Why doesn’t Washington have a set of policies and guidelines defining what’s allowable and what’s not as the flow of direct Chinese investment accelerates?
As it stands, CFIUS rules on an ad hoc, deal-to-deal basis. Those familiar with its review process say it’s a dense, opaque bureaucracy whose wheels grind slowly and whose decisions exhibit no pattern.
Something close to confusion appears to reign as a result. Two months ago Fairchild Semiconductor walked away from a $2.5 billion Chinese acquisition bid because it feared CFIUS would block it. Syngenta’s U.S. subsidiary means that deal may be blocked. So might Zoomlion’s bid for Terex, because Zoomlion’s a supplier for the People’s Liberation Army. We’re talking about a maker of cranes, don’t forget.
Two weeks ago, Anbang Insurance abruptly withdrew a $14 billion bid for Starwood Hotels. Marriott won, and will now be the world’s No. 1 hotelier.
Anbang isn’t saying why it withdrew its offer. But among the uncertainties hanging over the proposed deal: Starwood has hotels near the White House and the Treasury department. Think about it: CFIUS might have blocked a hotel acquisition on national security grounds.
This is not an orderly, predictable process, and it’s too prone to special-interest pressure. “The committee responds to lobbyists and strong arguments,” Dilenschneider said in an interview.
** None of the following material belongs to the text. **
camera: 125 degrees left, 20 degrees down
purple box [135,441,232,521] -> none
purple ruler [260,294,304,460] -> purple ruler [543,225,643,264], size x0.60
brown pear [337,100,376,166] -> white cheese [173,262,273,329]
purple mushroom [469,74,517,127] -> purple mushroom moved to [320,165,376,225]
“It sounds like you mean protectionism and don’t want to use the word,” I replied.
“That’s exactly what I mean,” he said.
There are risks here, especially given the fragility of U.S.-China relations at the moment and the anti-Chinese grandstanding now common on the presidential campaign trail. U.S. businesses could get hurt if the Chinese decide retaliatory measures are justified. So could the trade relationship, to say nothing of bilateral ties.
“Should we designate which industries we consider strategic so everyone knows the rules?” Dilenschneider asked. “That would be very useful, but we don’t have the political will to do it.”